Contraste entre um ego solidário e a realidade. Amor, morte e outros eles

Já se faz hora, não há outro momento senão o agora. Perigoso será se for deixado pra depois. Turbilhão de fatos misturados com o vento. Levados daqui para acolá. Comprando flores para a amada, abrindo a porta do carro para ela entrar ou descer, no melhor estilo cavalheiresco. Levando o café da manhã quando ela acorda, cozinhando e fazendo outros serviços domésticos. Segurando a mão dela e dando um beijo de leve na testa, dizendo que ”vai ficar tudo bem, meu bem”. Era assim que se distraía naquele fim de maio começo de junho. Cinzento. Procura mas não acha; não por falta de procurar. Beijos perdidos em festas, churrascos e saídas vespertinas. Em corpos unidos no aguardo, esperando alguém que ainda não apareceu. Afetos e apegos levados pela brisa, o vento não traz de volta. Modismo exagerado, alguém sempre nos observa do outro lado. Enquanto desencontram com a vida, terráqueos vão morrendo, de aids, de malária, até tuberculose. Pode escolher. Simplesmente morrem. Paft puft. Salvariam todos se pudessem, mas como salvar outros alguéns sem saberem salvar a si próprios? Ego solidário? O silêncio grita por aqui.  Inutilmente pregam a paz, a igualdade de direitos, o amor.  Pregam tanto que os valores se inverteram, se banalizaram. Não precisa ir muito longe. Malabaristas no semáforo, o garoto de 8 anos vendendo drogas na esquina, mendigos vagando pelas ruas. A garota de 14 anos grávida sem saber quem é o pai. Filhos roubando os pais pra ter um barato. Tudo isso é mais do que normal, hoje. Pra nós não, deitados eternamente em berço esplêndido, sempre com tudo na mão.  Reclamando dos amores perdidos, e essa coisa toda. Nada disso é normal. Não deveria ser, pelo menos. Sociedade onde tudo é muito fácil; Sexo, drogas, cigarro, beijar alguém, se endividar, embriagar-se, viajar pro exterior; Mais fácil ser morto pelo sistema, do que viver. Cocaína, doce, haxixe, o tiozinho deixa você escolher. No meio dessa putaria toda, desse lixo todo, dessa banalização, desse egoísmo, dessa falsidade, será que existe lugar para um ego solidário?
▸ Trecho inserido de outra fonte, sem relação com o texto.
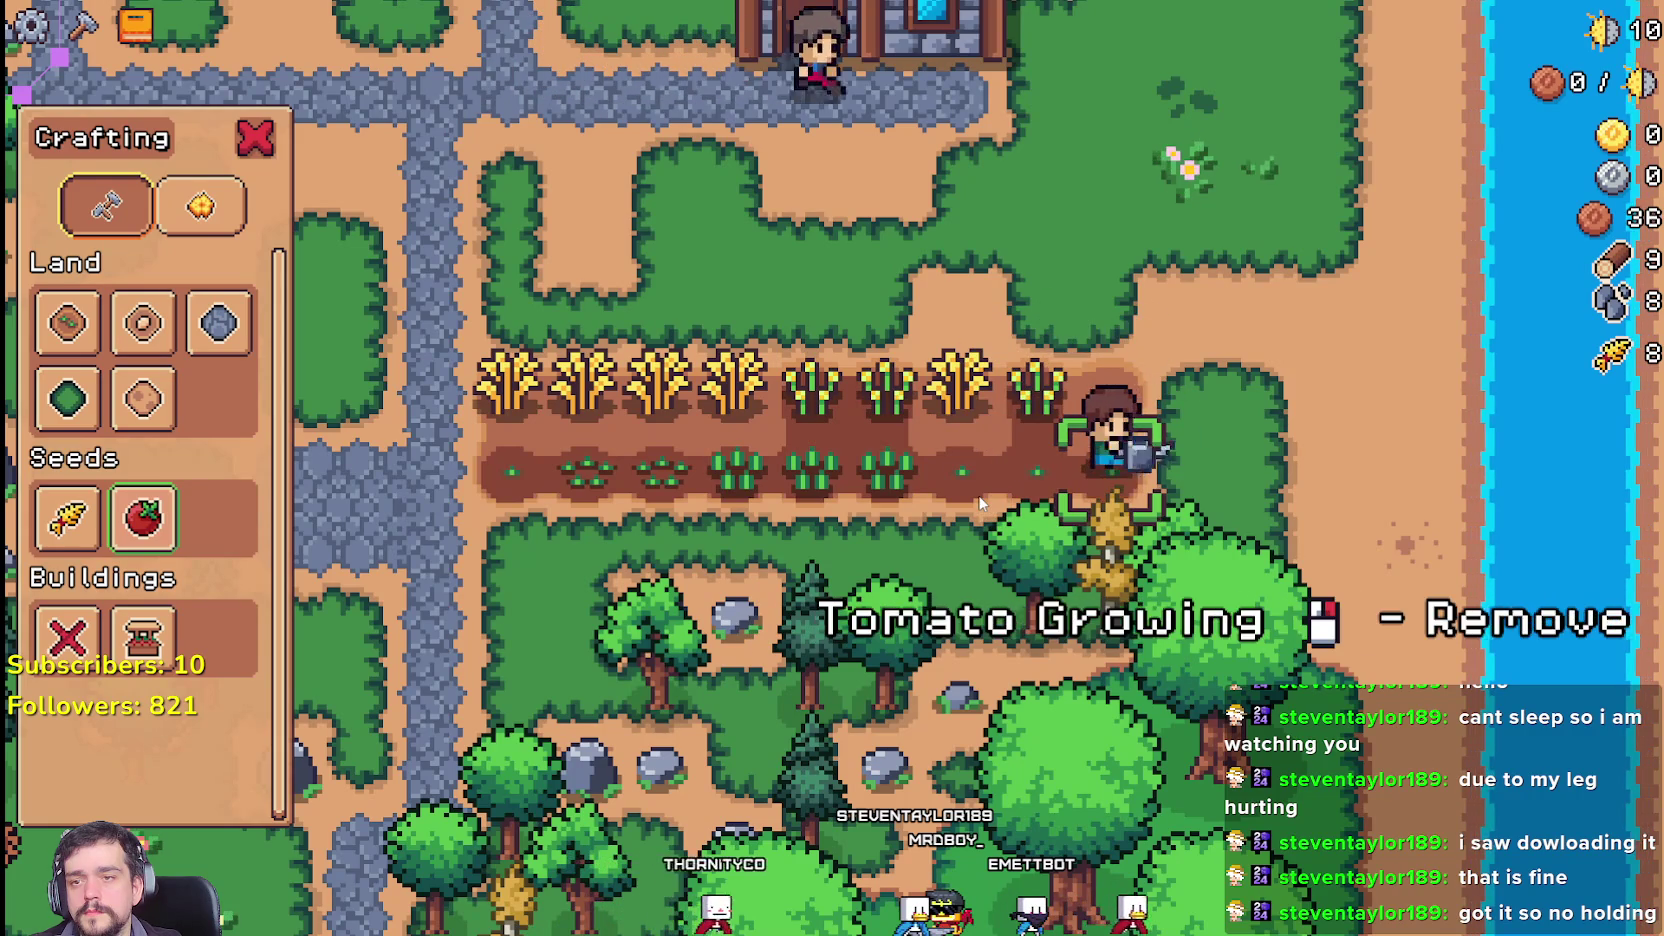
{"action": "key", "text": "w"}
{"action": "left_click", "coordinate": [980, 503]}
{"action": "left_click", "coordinate": [980, 503]}
Step: Harvest and replant two more wheat tiles, then switch back to the Godot editor
{"action": "key", "text": "a"}
{"action": "key", "text": "a"}
{"action": "left_click", "coordinate": [985, 503]}
{"action": "left_click", "coordinate": [985, 503]}
{"action": "left_click", "coordinate": [985, 503]}
{"action": "key", "text": "d"}
{"action": "left_click", "coordinate": [985, 503]}
{"action": "left_click", "coordinate": [985, 503]}
{"action": "left_click", "coordinate": [985, 503]}
{"action": "key", "text": "w"}
{"action": "key", "text": "a"}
Pra um cavalheirismo à moda antiga? Para as coisas boas e puras da vida? O tempo não irá dizer nada. Mais amor, por favor. O mundo tá precisando. A tristeza e os desafetos a gente guarda no bolso e segue sempre em frente, sabe-se lá pra onde. Não sabemos pra onde vamos, mas sempre estamos no nosso caminho.